Una nuova protagonista si prepara a rubare la scena nel cielo di ottobre: la cometa C/2025 A6 (Lemmon), un viaggiatore cosmico che in queste settimane sta catturando l’attenzione di astronomi e appassionati in tutto il mondo. Scoperta solo a gennaio, la Cometa Lemmon sta rapidamente aumentando di luminosità e promette di diventare – almeno per qualche notte – un oggetto visibile a occhio nudo. Come accade per tutte le comete del Sistema Solare, il momento di massima spettacolarità coincide con l’avvicinamento al perielio, il punto dell’orbita più vicino al Sole. Qui, l’energia solare scalda i ghiacci intrappolati nel nucleo cometario, trasformandoli in gas e polveri che vengono espulsi nello Spazio, formando una chioma luminosa e una coda scintillante che riflette la luce del Sole.
La Cometa Lemmon, secondo i dati del Comet Observation Database (COBS) dell’Osservatorio Crni Vrh in Slovenia, ha mostrato un incremento straordinario di luminosità: da una magnitudine di +21,5 al momento della scoperta, è già arrivata a circa +5,7. In condizioni ideali – cieli limpidi e privi di inquinamento luminoso – questo valore la rende appena percepibile a occhio nudo, anche se la luce lunare di metà mese potrebbe rendere la visione più difficile.
Cometa C/2025 A6 (Lemmon), dove cercarla nel cielo
Durante il mese di ottobre, la cometa percorrerà un itinerario celeste affascinante, attraversando alcune delle costellazioni più riconoscibili del cielo boreale.

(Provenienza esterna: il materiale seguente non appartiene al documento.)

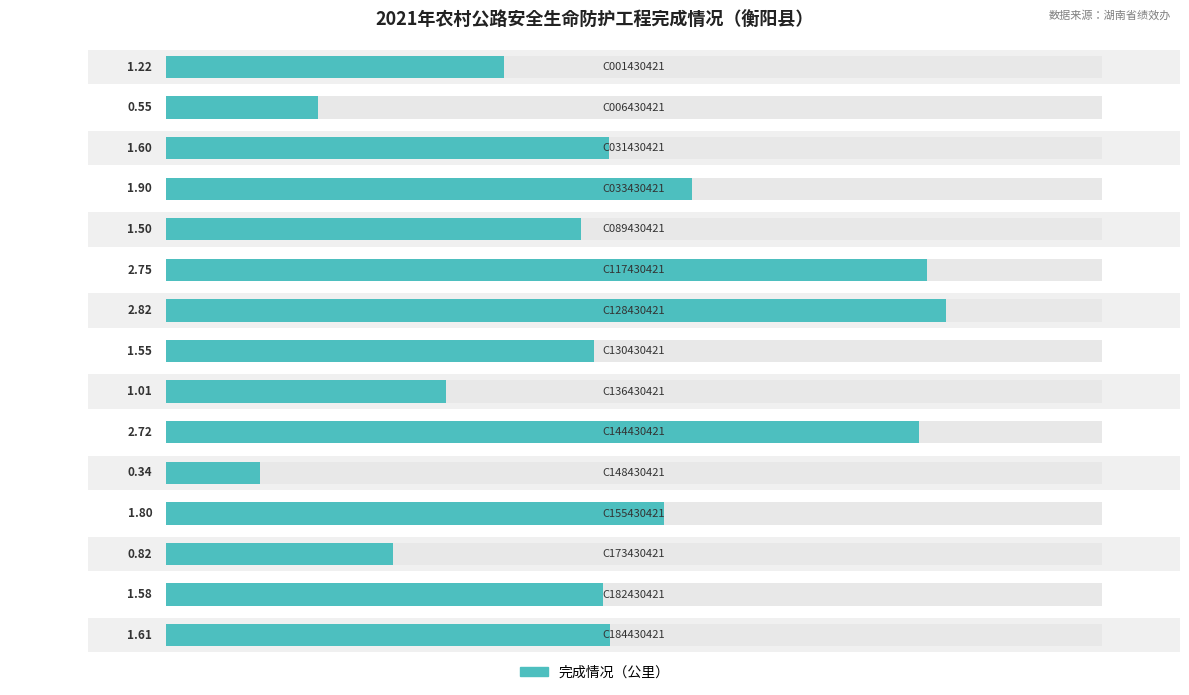

Reading right to left, what are all the values shown in this chart?

1.6	1.6	0.8	1.8	0.3	2.7	1.0	1.5	2.8	2.8	1.5	1.9	1.6	0.6	1.2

- Metà ottobre: Lemmon si troverà nei pressi della stella Alkaphrah (Chi Ursae Majoris), nella costellazione dell’Orsa Maggiore, appena sotto il celebre “Grande Carro”;
- Verso il 21 ottobre: mentre raggiungerà la massima vicinanza alla Terra, la cometa attraverserà la costellazione di Boote, il cui astro più luminoso è Arcturus;
- Fine ottobre (26–27 ottobre): il suo cammino proseguirà sotto la “testa” della costellazione del Serpente, segno del suo allontanamento progressivo dal nostro pianeta;
Gli orari migliori per l’osservazione
Il periodo ideale per ammirare la Cometa Lemmon varierà con il passare del mese:
- Inizio ottobre: si potrà tentare l’osservazione nelle ore prima dell’alba, quando la cometa apparirà alta sull’orizzonte nordorientale;
- Verso il 21 ottobre: durante il suo flyby con la Terra, Lemmon sarà invece visibile la sera, bassa sull’orizzonte nordoccidentale, poco dopo il tramonto.

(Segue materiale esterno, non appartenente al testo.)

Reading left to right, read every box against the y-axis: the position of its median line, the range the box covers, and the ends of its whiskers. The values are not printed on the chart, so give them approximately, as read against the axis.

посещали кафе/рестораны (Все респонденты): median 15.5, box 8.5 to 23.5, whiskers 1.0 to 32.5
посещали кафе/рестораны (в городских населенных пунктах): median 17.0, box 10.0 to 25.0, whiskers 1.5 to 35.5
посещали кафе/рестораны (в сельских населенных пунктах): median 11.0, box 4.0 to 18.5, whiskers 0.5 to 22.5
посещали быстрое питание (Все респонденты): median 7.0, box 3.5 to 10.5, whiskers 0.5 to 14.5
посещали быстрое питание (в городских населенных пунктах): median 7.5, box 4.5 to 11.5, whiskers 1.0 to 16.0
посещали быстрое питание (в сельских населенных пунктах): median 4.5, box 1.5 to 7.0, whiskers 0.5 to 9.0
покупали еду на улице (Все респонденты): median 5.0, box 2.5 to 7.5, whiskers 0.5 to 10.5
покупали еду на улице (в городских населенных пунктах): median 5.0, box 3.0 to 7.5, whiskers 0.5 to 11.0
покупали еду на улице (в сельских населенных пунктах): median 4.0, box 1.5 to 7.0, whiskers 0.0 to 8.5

Chi possiede binocoli astronomici o piccoli telescopi da cortile potrà apprezzare meglio la sua coda e la sfumatura verdognola della coma, dovuta alla fluorescenza di molecole di carbonio diatomico (C₂) sotto la luce ultravioletta solare, un effetto tipico delle comete più attive.

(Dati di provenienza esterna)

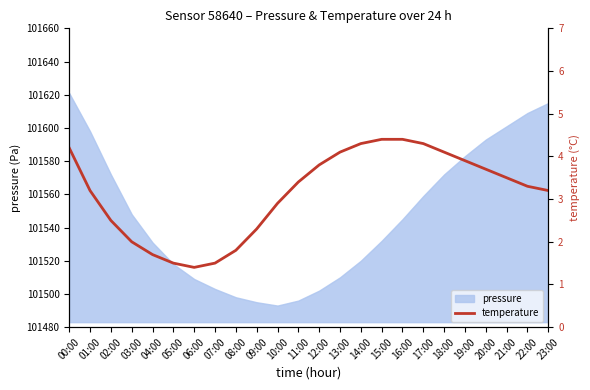

Which label corresponds to the smallest value in the chart?

06:00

Un’occasione da non perdere
Sebbene non tutte le comete mantengano le promesse di luminosità – a volte il nucleo si disgrega o la produzione di gas cala improvvisamente – gli astronomi sono ottimisti: Lemmon sembra stabile e in piena attività. Se il trend di brillantezza continuerà, potremmo trovarci davanti a una cometa di rara bellezza, facilmente visibile anche dai cieli suburbani.